Taff screamed something in the distance, but though she heard the words Kara could not make out their meaning. She tried to take a breath so she could call out his name, but her lungs had finally closed up completely and the first wave of true panic hit her.

And then the ground dropped and Kara was sliding backward down a sudden slope. Cold rain pounded her face, and air, sweet air, filled her lungs. She heard Taff scream with exuberance. Turning her head she watched him tumble down what appeared to be a shiny green mountain, his hands held aloft as though this were some sort of festival ride.

A few moments later Kara was rolling across the soft soil of the Thickety. It was black and granular and nothing
like the fertile soil of De'Noran, but it was still dirt and she had never been happier to feel it. Her breathing came free and easy.

High above, black treetops coiled together and swallowed the vast majority of late-afternoon sunlight, but errant beams speared the forest floor, providing Kara with just enough light to observe her surroundings.

Their former prison hung overhead, suspended by ocher vines. It resembled the type of Fringe weed Mother called a
tulinet
, except you could hold those in your hand and this was large enough to hold hundreds of people, its massive weight distributed among a perfect circle of trees. Black petals fitted together at its center, giving it a dome-like appearance similar to the frame-skirts some girls favored during Shadow Festival. The petal that had provided their escape route retracted into place like a giant tongue.

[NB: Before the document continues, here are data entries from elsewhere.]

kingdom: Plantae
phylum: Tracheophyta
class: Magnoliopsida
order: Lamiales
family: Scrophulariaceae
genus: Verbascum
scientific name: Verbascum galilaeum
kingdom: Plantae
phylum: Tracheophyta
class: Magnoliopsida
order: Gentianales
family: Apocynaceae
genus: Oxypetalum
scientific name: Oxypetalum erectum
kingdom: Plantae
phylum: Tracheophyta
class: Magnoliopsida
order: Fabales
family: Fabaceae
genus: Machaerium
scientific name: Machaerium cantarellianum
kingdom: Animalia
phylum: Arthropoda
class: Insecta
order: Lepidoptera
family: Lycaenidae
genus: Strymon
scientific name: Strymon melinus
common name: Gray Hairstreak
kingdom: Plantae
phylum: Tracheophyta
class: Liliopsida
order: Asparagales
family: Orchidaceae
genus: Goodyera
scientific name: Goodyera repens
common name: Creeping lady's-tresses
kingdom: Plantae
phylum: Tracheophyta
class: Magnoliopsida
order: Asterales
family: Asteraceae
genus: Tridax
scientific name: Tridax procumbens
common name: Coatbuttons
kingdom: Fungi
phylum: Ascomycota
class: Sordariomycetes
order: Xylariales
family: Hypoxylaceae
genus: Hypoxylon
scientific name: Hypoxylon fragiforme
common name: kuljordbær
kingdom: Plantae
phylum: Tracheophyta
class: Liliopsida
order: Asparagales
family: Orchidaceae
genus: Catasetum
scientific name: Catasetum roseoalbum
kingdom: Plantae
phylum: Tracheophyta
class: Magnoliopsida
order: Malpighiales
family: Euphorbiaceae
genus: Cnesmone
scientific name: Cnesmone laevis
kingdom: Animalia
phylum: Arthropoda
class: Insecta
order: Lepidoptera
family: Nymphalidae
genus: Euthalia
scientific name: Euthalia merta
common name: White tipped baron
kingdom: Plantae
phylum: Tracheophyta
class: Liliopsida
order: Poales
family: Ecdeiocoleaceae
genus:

“What is it?” Taff asked. He stroked Shadowdancer, who looked quite put off by her sudden tumble but was otherwise uninjured.

“A gritchenlock, of course,” said a female voice behind them.

Kara and Taff turned to face her.

The woman was as tall as Kara, which was very tall indeed, and wore a tattered cloak that had been patched together from different sources. Her hair was cut as short as a man's and stuck out in jagged clumps. Based on her dry, wrinkled skin and slightly stooped back, Kara put her at just north of seventy, but there was an ageless quality to her flinty eyes that spoke of lost kingdoms and forgotten lands.

Over her left shoulder drooped a simple rawhide sack. Whenever the woman moved, it rattled mysteriously, as though filled with marbles or shards of broken glass.

“Drink,” the woman said, nodding to a nearby creek.

“Is it safe?” Kara asked.

The woman's eyes narrowed with amusement.